**Problema escrito:**
Reproduce palabra por palabra las líneas que comienzan en la que contiene "latitude: -24.1222" y siguen hasta la que contiene "latitude: 52.8038", ambas incluidas.

**Extractos de datos:**

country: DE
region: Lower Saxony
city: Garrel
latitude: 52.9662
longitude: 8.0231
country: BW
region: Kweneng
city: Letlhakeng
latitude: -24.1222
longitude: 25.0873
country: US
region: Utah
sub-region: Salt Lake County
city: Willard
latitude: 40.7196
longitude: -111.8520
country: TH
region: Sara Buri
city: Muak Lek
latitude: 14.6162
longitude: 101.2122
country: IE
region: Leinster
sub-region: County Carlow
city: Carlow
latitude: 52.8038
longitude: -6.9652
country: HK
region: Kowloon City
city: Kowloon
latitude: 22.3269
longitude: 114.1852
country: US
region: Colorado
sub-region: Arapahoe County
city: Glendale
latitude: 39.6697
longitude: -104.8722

---

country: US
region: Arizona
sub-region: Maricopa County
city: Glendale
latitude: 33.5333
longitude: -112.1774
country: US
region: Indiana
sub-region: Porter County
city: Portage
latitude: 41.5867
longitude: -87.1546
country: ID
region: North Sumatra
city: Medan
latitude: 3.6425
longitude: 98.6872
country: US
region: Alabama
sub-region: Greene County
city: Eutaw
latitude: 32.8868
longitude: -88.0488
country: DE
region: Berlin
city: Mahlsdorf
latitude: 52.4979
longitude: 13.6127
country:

**Tarea resuelta:**
latitude: -24.1222
longitude: 25.0873
country: US
region: Utah
sub-region: Salt Lake County
city: Willard
latitude: 40.7196
longitude: -111.8520
country: TH
region: Sara Buri
city: Muak Lek
latitude: 14.6162
longitude: 101.2122
country: IE
region: Leinster
sub-region: County Carlow
city: Carlow
latitude: 52.8038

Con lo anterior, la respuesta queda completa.